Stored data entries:
_ _ _
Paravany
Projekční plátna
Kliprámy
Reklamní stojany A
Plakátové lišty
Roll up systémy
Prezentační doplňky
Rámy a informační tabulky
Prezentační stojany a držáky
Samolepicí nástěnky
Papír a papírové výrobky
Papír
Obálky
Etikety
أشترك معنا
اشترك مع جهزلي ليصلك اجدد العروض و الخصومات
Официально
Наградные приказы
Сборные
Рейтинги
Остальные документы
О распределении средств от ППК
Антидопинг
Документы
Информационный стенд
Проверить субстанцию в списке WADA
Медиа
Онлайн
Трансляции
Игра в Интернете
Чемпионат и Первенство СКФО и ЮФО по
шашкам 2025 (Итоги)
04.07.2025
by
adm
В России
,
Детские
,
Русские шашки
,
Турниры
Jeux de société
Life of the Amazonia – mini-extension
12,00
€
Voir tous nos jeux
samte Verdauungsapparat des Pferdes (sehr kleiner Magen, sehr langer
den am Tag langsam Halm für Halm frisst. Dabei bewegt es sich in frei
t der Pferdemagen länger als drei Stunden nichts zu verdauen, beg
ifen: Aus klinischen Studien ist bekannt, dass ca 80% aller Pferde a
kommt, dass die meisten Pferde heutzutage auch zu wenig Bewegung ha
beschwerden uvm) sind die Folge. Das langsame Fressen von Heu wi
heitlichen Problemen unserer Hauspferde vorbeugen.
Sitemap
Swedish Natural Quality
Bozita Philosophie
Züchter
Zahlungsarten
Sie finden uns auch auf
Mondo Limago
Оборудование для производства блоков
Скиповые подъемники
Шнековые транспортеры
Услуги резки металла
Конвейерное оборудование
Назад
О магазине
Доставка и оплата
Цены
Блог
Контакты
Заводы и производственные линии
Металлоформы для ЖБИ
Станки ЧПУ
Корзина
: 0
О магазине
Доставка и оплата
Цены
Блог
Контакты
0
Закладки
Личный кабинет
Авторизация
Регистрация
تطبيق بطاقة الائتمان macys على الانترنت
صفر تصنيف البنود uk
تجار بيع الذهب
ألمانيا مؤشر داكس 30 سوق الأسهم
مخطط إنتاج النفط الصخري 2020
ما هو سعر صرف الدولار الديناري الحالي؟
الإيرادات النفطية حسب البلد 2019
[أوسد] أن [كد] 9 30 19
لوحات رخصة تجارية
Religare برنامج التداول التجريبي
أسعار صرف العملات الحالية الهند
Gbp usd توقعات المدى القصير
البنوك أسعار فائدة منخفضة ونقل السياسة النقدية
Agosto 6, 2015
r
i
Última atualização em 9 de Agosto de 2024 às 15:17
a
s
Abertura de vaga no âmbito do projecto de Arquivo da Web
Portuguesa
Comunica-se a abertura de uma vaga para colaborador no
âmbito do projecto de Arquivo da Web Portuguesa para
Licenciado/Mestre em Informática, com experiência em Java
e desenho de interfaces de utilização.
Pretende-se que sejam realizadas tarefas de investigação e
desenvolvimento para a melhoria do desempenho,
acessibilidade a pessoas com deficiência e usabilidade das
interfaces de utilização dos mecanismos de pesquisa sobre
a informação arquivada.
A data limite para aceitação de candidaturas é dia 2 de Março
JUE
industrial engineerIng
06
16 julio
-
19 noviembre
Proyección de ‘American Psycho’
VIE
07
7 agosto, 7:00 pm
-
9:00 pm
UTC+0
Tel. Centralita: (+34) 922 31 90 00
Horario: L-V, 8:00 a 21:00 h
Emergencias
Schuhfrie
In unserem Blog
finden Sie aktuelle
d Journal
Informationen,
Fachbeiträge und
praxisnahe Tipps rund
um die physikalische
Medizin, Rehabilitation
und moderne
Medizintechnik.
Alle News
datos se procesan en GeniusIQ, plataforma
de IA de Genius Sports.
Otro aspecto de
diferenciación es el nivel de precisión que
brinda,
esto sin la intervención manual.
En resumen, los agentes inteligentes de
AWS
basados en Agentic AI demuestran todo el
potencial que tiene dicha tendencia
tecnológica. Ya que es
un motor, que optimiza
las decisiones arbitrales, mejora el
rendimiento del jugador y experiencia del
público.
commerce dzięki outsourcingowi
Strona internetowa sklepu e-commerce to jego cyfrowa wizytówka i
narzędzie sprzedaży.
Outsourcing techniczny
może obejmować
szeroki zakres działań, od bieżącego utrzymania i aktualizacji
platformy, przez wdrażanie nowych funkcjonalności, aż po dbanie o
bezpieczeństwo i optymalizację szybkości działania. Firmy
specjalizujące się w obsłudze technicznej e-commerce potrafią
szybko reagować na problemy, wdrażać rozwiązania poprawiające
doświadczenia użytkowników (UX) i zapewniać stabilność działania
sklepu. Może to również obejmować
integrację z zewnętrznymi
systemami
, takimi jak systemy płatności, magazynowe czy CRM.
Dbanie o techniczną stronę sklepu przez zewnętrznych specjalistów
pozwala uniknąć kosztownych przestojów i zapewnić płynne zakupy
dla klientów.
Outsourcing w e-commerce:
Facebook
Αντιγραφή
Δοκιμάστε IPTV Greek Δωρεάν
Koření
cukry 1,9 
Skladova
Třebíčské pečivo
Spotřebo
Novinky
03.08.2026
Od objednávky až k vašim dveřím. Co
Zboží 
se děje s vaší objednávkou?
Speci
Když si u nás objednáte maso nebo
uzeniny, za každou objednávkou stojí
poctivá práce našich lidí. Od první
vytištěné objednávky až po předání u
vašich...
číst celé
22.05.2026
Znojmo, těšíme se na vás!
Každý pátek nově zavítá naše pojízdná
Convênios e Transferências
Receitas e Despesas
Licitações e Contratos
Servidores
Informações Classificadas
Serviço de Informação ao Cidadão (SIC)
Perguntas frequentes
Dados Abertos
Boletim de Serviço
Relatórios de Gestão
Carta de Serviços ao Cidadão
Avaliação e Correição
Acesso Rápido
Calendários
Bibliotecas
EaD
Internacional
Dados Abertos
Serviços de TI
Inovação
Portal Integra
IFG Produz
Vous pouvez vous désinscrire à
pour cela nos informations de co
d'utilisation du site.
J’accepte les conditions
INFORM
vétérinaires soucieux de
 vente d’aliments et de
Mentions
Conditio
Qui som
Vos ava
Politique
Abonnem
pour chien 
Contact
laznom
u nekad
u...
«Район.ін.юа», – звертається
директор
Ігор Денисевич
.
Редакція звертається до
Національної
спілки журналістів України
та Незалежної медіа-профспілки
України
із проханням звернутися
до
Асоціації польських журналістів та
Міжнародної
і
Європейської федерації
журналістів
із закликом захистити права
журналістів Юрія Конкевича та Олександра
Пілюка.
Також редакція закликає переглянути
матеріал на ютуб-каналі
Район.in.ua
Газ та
_ _ _
• [Aim of the task] Reproduce the rows from the start of the stored data entries up to and including the line with "Comunica-se a abertura".

• [Exercise output]
Paravany
Projekční plátna
Kliprámy
Reklamní stojany A
Plakátové lišty
Roll up systémy
Prezentační doplňky
Rámy a informační tabulky
Prezentační stojany a držáky
Samolepicí nástěnky
Papír a papírové výrobky
Papír
Obálky
Etikety
أشترك معنا
اشترك مع جهزلي ليصلك اجدد العروض و الخصومات
Официально
Наградные приказы
Сборные
Рейтинги
Остальные документы
О распределении средств от ППК
Антидопинг
Документы
Информационный стенд
Проверить субстанцию в списке WADA
Медиа
Онлайн
Трансляции
Игра в Интернете
Чемпионат и Первенство СКФО и ЮФО по
шашкам 2025 (Итоги)
04.07.2025
by
adm
В России
,
Детские
,
Русские шашки
,
Турниры
Jeux de société
Life of the Amazonia – mini-extension
12,00
€
Voir tous nos jeux
samte Verdauungsapparat des Pferdes (sehr kleiner Magen, sehr langer
den am Tag langsam Halm für Halm frisst. Dabei bewegt es sich in frei
t der Pferdemagen länger als drei Stunden nichts zu verdauen, beg
ifen: Aus klinischen Studien ist bekannt, dass ca 80% aller Pferde a
kommt, dass die meisten Pferde heutzutage auch zu wenig Bewegung ha
beschwerden uvm) sind die Folge. Das langsame Fressen von Heu wi
heitlichen Problemen unserer Hauspferde vorbeugen.
Sitemap
Swedish Natural Quality
Bozita Philosophie
Züchter
Zahlungsarten
Sie finden uns auch auf
Mondo Limago
Оборудование для производства блоков
Скиповые подъемники
Шнековые транспортеры
Услуги резки металла
Конвейерное оборудование
Назад
О магазине
Доставка и оплата
Цены
Блог
Контакты
Заводы и производственные линии
Металлоформы для ЖБИ
Станки ЧПУ
Корзина
: 0
О магазине
Доставка и оплата
Цены
Блог
Контакты
0
Закладки
Личный кабинет
Авторизация
Регистрация
تطبيق بطاقة الائتمان macys على الانترنت
صفر تصنيف البنود uk
تجار بيع الذهب
ألمانيا مؤشر داكس 30 سوق الأسهم
مخطط إنتاج النفط الصخري 2020
ما هو سعر صرف الدولار الديناري الحالي؟
الإيرادات النفطية حسب البلد 2019
[أوسد] أن [كد] 9 30 19
لوحات رخصة تجارية
Religare برنامج التداول التجريبي
أسعار صرف العملات الحالية الهند
Gbp usd توقعات المدى القصير
البنوك أسعار فائدة منخفضة ونقل السياسة النقدية
Agosto 6, 2015
r
i
Última atualização em 9 de Agosto de 2024 às 15:17
a
s
Abertura de vaga no âmbito do projecto de Arquivo da Web
Portuguesa
Comunica-se a abertura de uma vaga para colaborador no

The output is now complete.